Significant progress has been made in establishing SHG as a viable microscopic imaging technology for biomedical applications, both in terms of exploration of its physical principles, development of the technology, and identification of practical applications. Before full practical translation to clinical applications can occur, several areas under development must improve. First, SHG imaging instrumentation needs to be user friendly and of a size compatible with clinical practices. However, “turn-key” Ti:sapphire lasers and small footprint solid state platforms at specific wavelengths are now commercially offered, and available wavelengths and power should continue to improve. These technology improvements would be immediately effective for imaging superficial regions of tissues, including skin and breast, in which SHG alone and in multimodal form have been effective in delineating normal and malignant tissues.11,31,36,48
Microendoscopy techniques are also advancing and could be integrated into standard clinical endoscopes and laparoscopes. For example, photonic crystal fibers and gradient refractive index lens (GRIN) lens technology have been combined with miniaturized scanning systems, affording true in vivo image acquisition. For example, Llewellyn et al. recently demonstrated that minimally invasive SHG microendoscopy could measure changes in sarcomere lengths in a live mouse through a stick objective (GRIN lens puncturing the tissue) inserted into the muscle.49 Li and coworkers50 developed an alternate scheme in which the distal end is scanned; this is ideal for imaging organs such as the esophagus or colon where conventional endoscopes are already used routinely in clinical imaging applications.

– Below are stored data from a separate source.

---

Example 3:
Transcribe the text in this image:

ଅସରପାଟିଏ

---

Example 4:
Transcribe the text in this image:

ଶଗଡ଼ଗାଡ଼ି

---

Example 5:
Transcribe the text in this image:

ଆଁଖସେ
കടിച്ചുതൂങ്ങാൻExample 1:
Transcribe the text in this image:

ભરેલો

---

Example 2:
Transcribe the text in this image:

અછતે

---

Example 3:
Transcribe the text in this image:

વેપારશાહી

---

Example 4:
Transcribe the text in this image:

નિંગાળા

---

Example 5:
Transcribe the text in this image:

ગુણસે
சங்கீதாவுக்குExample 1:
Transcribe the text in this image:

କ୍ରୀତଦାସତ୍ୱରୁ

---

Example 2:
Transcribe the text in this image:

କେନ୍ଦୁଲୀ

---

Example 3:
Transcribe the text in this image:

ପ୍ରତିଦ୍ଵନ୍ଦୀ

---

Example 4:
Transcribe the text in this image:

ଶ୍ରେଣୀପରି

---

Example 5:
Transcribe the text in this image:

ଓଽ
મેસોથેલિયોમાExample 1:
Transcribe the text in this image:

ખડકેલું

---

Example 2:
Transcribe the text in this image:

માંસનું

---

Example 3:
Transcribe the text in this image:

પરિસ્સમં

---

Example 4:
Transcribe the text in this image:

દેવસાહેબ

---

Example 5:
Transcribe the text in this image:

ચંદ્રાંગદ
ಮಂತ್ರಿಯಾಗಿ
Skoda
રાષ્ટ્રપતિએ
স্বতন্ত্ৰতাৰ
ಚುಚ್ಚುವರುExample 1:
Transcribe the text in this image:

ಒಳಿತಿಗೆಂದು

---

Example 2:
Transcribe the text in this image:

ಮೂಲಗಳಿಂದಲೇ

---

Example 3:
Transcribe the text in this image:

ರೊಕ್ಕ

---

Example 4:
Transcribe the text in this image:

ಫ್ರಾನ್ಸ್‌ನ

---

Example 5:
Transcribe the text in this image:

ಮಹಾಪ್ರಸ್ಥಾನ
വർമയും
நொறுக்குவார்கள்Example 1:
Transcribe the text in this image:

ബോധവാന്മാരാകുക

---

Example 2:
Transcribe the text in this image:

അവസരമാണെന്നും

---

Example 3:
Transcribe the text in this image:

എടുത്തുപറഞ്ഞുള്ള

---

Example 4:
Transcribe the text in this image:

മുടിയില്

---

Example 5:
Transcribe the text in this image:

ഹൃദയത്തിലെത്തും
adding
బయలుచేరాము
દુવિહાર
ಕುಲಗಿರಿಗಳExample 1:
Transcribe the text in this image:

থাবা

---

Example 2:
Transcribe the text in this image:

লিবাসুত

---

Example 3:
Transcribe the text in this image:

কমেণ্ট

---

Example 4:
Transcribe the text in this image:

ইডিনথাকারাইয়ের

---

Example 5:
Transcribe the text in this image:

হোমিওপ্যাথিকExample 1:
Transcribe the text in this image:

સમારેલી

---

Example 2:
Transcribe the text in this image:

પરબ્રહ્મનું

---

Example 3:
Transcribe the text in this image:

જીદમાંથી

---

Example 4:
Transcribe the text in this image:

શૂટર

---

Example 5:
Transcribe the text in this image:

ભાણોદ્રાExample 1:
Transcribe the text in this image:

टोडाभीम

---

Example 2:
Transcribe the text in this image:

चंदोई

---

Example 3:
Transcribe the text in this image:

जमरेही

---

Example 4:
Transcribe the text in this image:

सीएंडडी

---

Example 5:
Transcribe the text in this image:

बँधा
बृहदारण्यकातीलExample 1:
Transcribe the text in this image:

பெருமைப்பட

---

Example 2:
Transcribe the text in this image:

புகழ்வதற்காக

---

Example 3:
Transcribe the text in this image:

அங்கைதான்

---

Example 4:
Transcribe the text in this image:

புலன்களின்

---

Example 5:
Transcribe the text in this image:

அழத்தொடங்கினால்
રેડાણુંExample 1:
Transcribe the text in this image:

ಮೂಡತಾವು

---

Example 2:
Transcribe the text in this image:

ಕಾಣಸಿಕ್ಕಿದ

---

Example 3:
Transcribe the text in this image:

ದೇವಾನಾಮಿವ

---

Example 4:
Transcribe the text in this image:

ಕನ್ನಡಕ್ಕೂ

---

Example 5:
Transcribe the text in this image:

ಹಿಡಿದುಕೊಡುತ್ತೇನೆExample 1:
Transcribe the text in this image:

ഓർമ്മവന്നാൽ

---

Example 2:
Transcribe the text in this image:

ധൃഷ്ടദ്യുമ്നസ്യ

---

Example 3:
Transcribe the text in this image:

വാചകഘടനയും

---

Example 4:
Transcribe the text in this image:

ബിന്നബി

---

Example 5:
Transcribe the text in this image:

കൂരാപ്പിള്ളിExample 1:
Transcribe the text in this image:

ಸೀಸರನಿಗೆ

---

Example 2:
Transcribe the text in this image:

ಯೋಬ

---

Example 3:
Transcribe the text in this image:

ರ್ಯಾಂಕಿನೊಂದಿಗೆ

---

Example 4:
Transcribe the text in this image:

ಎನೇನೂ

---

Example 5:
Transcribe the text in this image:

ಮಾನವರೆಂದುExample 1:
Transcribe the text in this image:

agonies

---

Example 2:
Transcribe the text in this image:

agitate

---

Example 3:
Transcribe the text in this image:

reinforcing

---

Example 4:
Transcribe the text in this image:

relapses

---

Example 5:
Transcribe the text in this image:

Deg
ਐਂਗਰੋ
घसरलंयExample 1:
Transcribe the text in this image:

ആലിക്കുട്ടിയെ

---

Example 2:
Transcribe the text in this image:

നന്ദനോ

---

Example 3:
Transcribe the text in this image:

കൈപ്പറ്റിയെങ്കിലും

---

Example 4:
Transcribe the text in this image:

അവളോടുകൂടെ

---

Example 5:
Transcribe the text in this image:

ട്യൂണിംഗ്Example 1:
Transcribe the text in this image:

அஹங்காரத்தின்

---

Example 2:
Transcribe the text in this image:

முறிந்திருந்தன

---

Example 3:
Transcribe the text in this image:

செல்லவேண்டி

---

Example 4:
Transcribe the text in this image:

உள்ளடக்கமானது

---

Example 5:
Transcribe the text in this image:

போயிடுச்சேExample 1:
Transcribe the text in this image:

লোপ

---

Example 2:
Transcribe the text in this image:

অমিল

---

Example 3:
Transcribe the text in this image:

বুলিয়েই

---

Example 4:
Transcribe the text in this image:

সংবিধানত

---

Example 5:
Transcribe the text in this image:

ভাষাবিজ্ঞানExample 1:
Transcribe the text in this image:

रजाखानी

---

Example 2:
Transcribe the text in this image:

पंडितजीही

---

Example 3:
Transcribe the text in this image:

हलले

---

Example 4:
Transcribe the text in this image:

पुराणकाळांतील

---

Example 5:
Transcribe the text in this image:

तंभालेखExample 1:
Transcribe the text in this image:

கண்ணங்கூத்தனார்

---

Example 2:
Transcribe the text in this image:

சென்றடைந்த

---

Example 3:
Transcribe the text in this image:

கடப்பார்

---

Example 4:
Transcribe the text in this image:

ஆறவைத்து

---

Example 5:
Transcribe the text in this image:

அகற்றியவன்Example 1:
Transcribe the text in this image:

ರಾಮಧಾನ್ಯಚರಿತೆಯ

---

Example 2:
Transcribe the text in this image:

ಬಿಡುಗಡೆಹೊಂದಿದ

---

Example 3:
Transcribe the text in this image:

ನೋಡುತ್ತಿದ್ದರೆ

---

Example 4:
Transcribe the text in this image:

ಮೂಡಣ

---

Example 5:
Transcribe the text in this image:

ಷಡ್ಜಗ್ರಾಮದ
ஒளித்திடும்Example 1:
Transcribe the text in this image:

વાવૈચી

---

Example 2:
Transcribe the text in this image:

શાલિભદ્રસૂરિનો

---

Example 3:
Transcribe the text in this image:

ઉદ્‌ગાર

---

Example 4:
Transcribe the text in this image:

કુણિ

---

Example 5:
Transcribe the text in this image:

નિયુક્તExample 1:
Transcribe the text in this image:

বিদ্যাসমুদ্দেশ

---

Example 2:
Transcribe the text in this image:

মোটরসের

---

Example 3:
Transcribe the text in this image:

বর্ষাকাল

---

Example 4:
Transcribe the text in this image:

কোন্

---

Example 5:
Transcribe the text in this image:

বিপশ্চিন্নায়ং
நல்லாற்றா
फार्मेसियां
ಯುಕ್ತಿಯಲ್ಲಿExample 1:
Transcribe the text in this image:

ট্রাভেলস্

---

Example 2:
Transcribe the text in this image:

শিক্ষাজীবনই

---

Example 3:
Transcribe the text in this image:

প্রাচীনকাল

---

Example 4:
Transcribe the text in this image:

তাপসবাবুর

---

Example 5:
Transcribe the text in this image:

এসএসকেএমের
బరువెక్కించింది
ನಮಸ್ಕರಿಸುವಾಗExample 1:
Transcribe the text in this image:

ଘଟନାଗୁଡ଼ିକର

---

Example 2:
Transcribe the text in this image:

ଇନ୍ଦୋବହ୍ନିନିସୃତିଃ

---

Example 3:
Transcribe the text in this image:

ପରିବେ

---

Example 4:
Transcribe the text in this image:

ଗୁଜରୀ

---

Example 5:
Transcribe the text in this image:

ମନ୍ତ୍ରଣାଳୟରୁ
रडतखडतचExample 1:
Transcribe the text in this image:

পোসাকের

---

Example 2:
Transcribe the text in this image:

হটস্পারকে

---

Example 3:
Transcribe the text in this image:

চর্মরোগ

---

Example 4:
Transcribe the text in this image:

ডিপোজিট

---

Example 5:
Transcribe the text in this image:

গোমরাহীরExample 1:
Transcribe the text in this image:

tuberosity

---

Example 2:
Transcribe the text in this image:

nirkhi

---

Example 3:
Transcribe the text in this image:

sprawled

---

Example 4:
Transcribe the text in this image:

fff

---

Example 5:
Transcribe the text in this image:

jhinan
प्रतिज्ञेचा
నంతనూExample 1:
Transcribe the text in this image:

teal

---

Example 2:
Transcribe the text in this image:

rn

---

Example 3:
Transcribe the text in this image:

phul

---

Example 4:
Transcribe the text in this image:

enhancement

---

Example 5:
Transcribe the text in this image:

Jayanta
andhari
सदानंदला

Hybrid systems could be developed in the near future. One possible scenario would be to use a larger area imaging modality such as optical coherence tomography to guide the higher resolution SHG probe. Otherwise, the intrinsic small field area of SHG/NLO imaging would make it impractical as a stand-alone method. Moreover, this approach would be best suited for imaging accessible tissue such as the colon and esophagus, where the lens system would be minimally invasive.
With the exciting and recent technical development of SHG imaging and its applications, the technique could become a useful diagnostic tool capable of providing real time spatial guidance for biopsies. The job will soon rest in the hands of the commercial instrument community to integrate all these pieces into a viable clinical instrument.
P. J. C. gratefully acknowledges support under NIH CA136590-01. We thank Prof. Patti Keely and Prof. Ji-Xin Cheng for providing images. We thank Kevin Eliceiri for reading the manuscript.